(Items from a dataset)
'''
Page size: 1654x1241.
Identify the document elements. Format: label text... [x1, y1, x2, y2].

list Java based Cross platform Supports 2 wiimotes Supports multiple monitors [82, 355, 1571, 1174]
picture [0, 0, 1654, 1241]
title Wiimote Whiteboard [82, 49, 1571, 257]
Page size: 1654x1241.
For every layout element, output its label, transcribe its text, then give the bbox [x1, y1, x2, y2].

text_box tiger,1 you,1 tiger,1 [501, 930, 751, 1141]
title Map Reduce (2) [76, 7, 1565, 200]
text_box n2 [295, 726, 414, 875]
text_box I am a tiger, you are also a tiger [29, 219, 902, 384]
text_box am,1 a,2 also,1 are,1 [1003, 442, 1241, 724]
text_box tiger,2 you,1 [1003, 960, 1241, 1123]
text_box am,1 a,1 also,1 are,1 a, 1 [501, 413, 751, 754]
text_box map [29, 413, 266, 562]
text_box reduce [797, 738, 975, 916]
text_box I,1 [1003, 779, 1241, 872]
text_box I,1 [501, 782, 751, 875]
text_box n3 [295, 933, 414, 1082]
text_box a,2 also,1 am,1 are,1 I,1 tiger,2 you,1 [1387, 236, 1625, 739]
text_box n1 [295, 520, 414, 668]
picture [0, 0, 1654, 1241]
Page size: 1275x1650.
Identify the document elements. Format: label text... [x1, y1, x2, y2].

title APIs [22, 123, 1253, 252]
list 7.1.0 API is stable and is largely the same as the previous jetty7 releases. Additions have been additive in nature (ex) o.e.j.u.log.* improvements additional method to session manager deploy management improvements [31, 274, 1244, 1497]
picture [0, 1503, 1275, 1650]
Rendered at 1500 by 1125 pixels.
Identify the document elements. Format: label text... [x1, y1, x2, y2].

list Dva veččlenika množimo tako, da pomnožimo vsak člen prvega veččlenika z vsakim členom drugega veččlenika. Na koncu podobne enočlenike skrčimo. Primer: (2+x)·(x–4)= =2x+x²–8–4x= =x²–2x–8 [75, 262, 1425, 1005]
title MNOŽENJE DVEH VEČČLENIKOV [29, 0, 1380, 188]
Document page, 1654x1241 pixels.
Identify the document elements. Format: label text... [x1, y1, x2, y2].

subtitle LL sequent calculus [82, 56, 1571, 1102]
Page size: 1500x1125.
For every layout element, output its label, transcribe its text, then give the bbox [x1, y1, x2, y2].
'''
▶ [AIM OF THE EXERCISE] Extract the lines from the one containing "Page size: 1275x1650." through the end of the lines above, reproducing them word for word.

▶ [REPLY]
Page size: 1275x1650.
Identify the document elements. Format: label text... [x1, y1, x2, y2].

title APIs [22, 123, 1253, 252]
list 7.1.0 API is stable and is largely the same as the previous jetty7 releases. Additions have been additive in nature (ex) o.e.j.u.log.* improvements additional method to session manager deploy management improvements [31, 274, 1244, 1497]
picture [0, 1503, 1275, 1650]
Rendered at 1500 by 1125 pixels.
Identify the document elements. Format: label text... [x1, y1, x2, y2].

list Dva veččlenika množimo tako, da pomnožimo vsak člen prvega veččlenika z vsakim členom drugega veččlenika. Na koncu podobne enočlenike skrčimo. Primer: (2+x)·(x–4)= =2x+x²–8–4x= =x²–2x–8 [75, 262, 1425, 1005]
title MNOŽENJE DVEH VEČČLENIKOV [29, 0, 1380, 188]
Document page, 1654x1241 pixels.
Identify the document elements. Format: label text... [x1, y1, x2, y2].

subtitle LL sequent calculus [82, 56, 1571, 1102]
Page size: 1500x1125.
For every layout element, output its label, transcribe its text, then give the bbox [x1, y1, x2, y2].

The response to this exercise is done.